Data records
————————

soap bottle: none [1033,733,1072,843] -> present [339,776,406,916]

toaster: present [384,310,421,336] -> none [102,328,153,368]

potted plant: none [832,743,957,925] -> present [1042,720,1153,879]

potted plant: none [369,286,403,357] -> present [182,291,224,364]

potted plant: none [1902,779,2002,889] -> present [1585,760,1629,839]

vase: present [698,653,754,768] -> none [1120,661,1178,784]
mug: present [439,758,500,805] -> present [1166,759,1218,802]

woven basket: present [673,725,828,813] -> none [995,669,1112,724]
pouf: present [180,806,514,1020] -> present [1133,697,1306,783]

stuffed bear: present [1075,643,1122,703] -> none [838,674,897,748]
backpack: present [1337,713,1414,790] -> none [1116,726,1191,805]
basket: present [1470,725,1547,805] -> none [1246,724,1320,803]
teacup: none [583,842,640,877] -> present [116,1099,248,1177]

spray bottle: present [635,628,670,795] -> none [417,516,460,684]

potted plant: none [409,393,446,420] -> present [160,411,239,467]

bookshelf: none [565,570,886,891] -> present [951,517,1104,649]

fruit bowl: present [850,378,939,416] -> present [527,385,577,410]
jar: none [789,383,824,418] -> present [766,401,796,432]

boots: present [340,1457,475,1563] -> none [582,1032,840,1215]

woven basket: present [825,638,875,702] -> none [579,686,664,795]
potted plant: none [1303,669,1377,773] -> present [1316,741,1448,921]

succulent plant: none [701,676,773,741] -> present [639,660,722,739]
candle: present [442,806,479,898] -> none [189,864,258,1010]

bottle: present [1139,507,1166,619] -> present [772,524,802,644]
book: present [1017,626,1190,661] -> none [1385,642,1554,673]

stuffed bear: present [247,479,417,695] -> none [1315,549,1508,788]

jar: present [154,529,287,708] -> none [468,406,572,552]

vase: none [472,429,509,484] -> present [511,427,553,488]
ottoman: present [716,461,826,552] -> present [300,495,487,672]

————————

Exercise prompt:
Look over the data above and show each line that contains "basket".

Solution for this exercise:
woven basket: present [673,725,828,813] -> none [995,669,1112,724]
basket: present [1470,725,1547,805] -> none [1246,724,1320,803]
woven basket: present [825,638,875,702] -> none [579,686,664,795]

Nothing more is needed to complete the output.